*** EXERCISE MATERIALS ***
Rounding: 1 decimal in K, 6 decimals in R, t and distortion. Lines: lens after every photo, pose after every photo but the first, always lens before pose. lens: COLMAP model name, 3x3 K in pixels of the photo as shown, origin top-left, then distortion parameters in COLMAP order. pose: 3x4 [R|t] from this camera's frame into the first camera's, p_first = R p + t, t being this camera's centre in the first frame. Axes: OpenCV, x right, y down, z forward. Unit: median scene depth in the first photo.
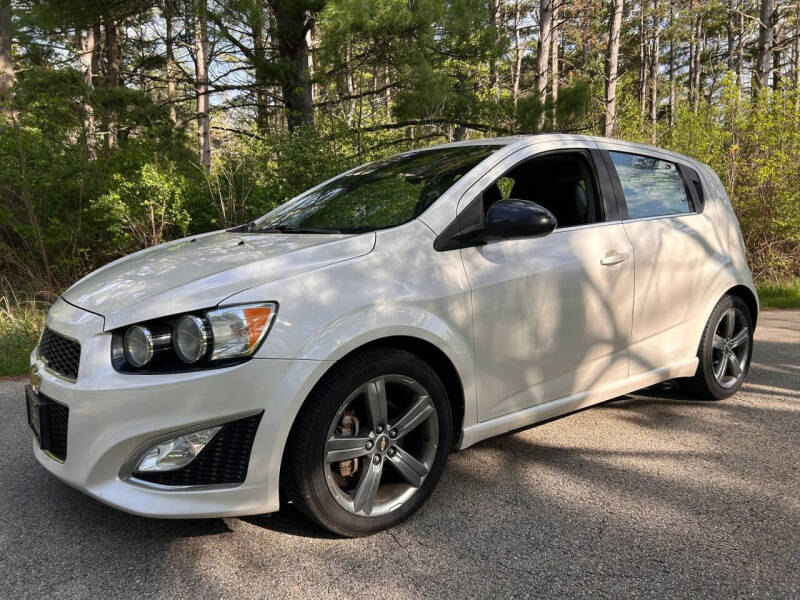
lens RADIAL K [[634.6, 0, 400.0], [0, 634.6, 300.0], [0, 0, 1]] dist [0.036981, -0.046929]
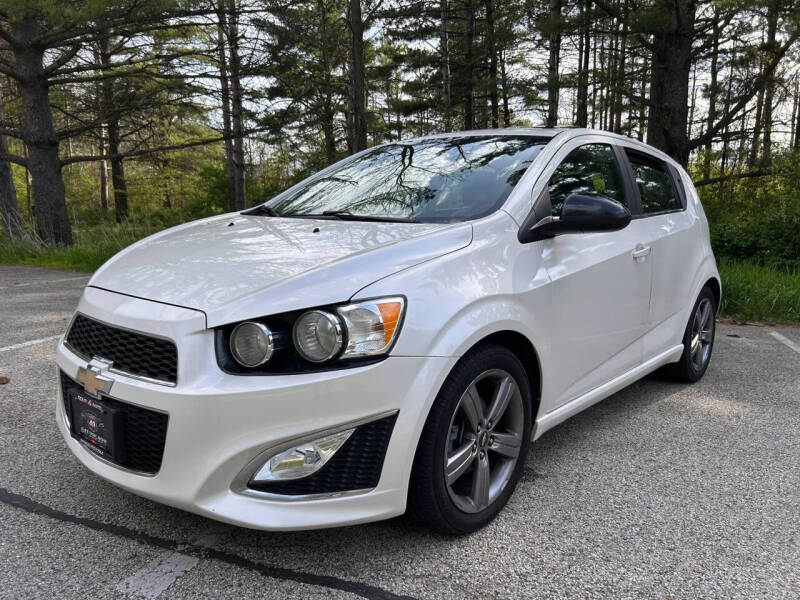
lens RADIAL K [[634.6, 0, 400.0], [0, 634.6, 300.0], [0, 0, 1]] dist [0.036981, -0.046929]
pose [[0.977304, 0.000831, 0.211839, -0.382466], [-0.006613, 0.999625, 0.026588, -0.015285], [-0.211738, -0.027385, 0.976943, 0.074246]]
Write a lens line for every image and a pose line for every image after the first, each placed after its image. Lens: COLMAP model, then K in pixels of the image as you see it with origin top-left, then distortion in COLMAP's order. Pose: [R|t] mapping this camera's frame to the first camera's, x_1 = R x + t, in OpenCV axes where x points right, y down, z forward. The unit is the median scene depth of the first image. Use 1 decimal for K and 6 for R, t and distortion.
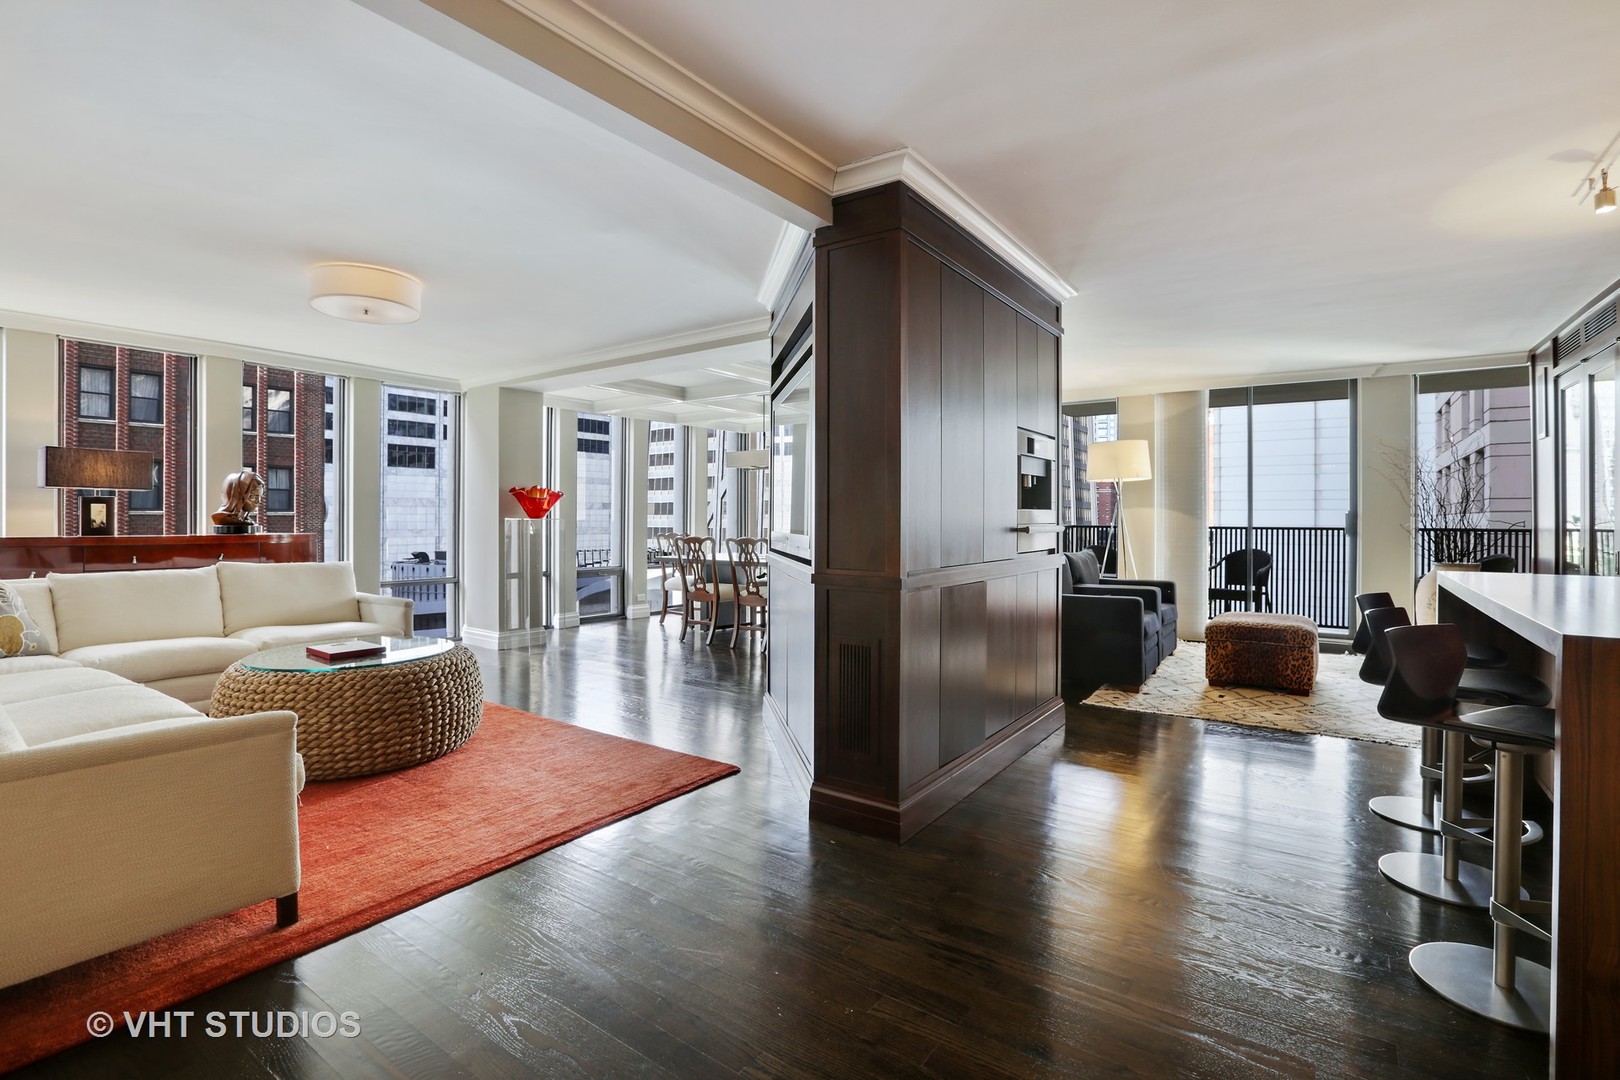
lens RADIAL K [[748.7, 0, 802.0], [0, 748.7, 521.1], [0, 0, 1]] dist [-0.003110, 0.008749]
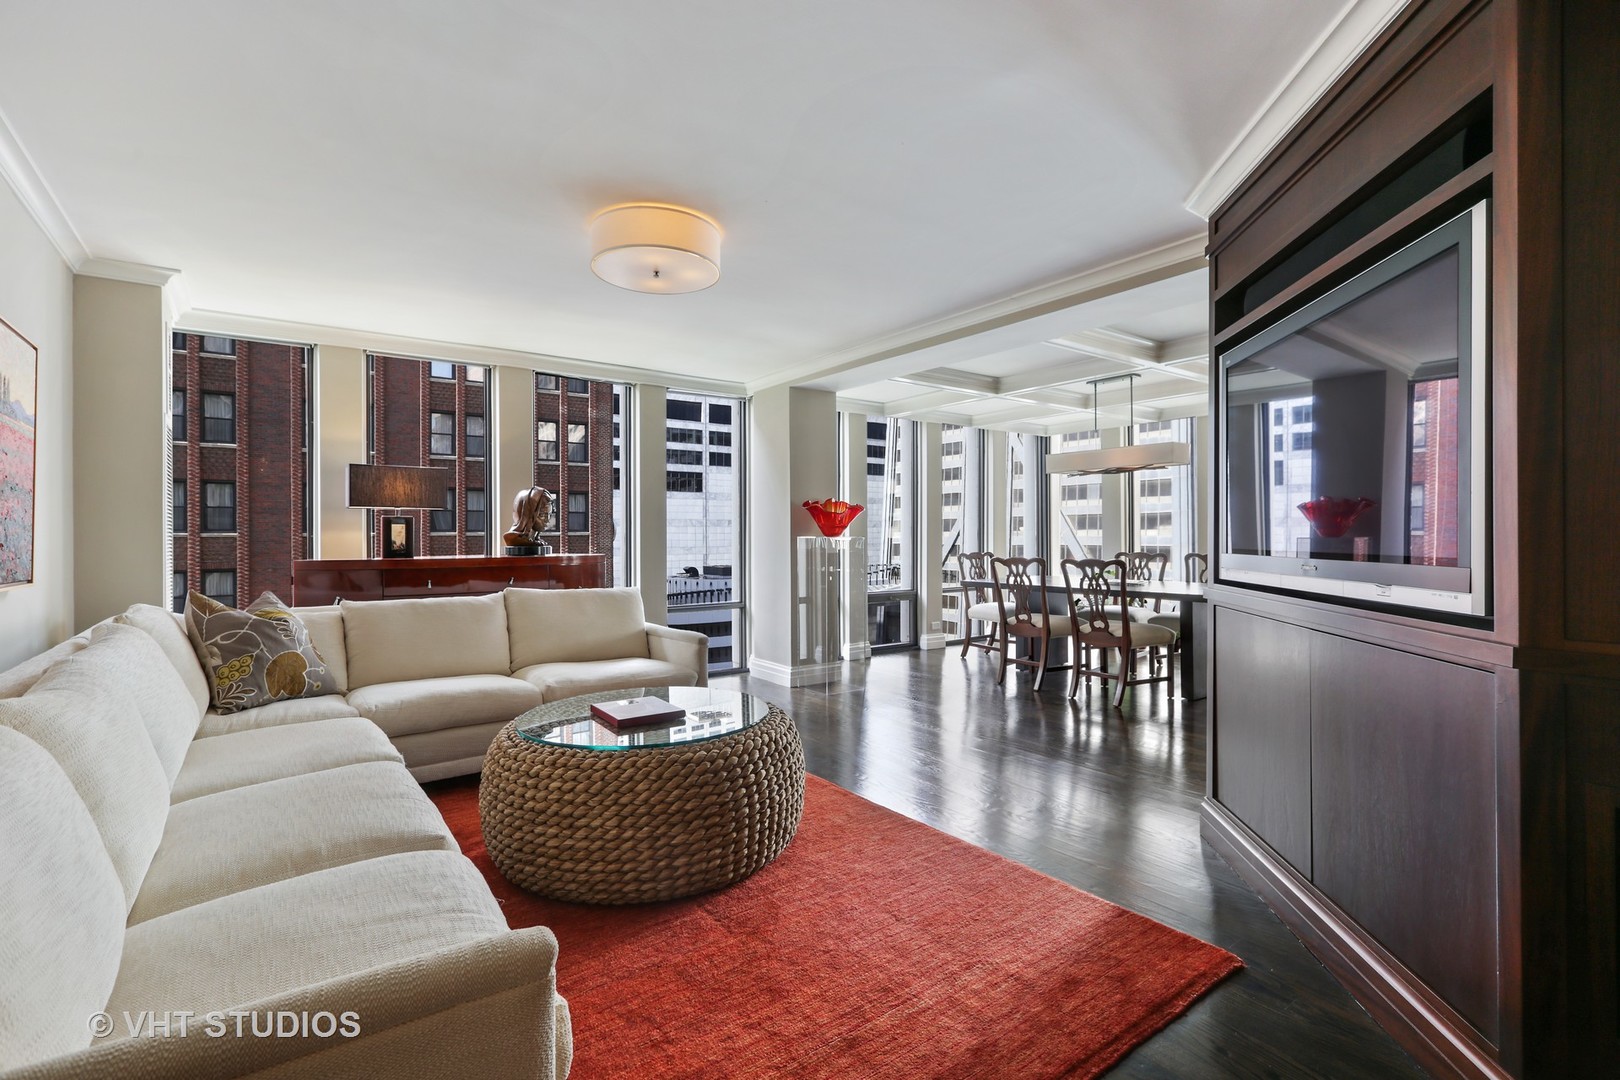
lens RADIAL K [[739.1, 0, 864.6], [0, 739.1, 532.6], [0, 0, 1]] dist [0.031150, 0.000162]
pose [[0.971024, -0.009155, -0.238808, -0.138269], [0.007569, 0.999943, -0.007558, -0.000931], [0.238864, 0.005532, 0.971037, 0.219684]]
*** End of EXERCISE MATERIALS ***
BRIEF — Reproduce the data above exactly, leaving each picture out.

REPLY —
Rounding: 1 decimal in K, 6 decimals in R, t and distortion. Lines: lens after every photo, pose after every photo but the first, always lens before pose. lens: COLMAP model name, 3x3 K in pixels of the photo as shown, origin top-left, then distortion parameters in COLMAP order. pose: 3x4 [R|t] from this camera's frame into the first camera's, p_first = R p + t, t being this camera's centre in the first frame. Axes: OpenCV, x right, y down, z forward. Unit: median scene depth in the first photo.
lens RADIAL K [[634.6, 0, 400.0], [0, 634.6, 300.0], [0, 0, 1]] dist [0.036981, -0.046929]
lens RADIAL K [[634.6, 0, 400.0], [0, 634.6, 300.0], [0, 0, 1]] dist [0.036981, -0.046929]
pose [[0.977304, 0.000831, 0.211839, -0.382466], [-0.006613, 0.999625, 0.026588, -0.015285], [-0.211738, -0.027385, 0.976943, 0.074246]]
Write a lens line for every image and a pose line for every image after the first, each placed after its image. Lens: COLMAP model, then K in pixels of the image as you see it with origin top-left, then distortion in COLMAP's order. Pose: [R|t] mapping this camera's frame to the first camera's, x_1 = R x + t, in OpenCV axes where x points right, y down, z forward. The unit is the median scene depth of the first image. Use 1 decimal for K and 6 for R, t and distortion.
lens RADIAL K [[748.7, 0, 802.0], [0, 748.7, 521.1], [0, 0, 1]] dist [-0.003110, 0.008749]
lens RADIAL K [[739.1, 0, 864.6], [0, 739.1, 532.6], [0, 0, 1]] dist [0.031150, 0.000162]
pose [[0.971024, -0.009155, -0.238808, -0.138269], [0.007569, 0.999943, -0.007558, -0.000931], [0.238864, 0.005532, 0.971037, 0.219684]]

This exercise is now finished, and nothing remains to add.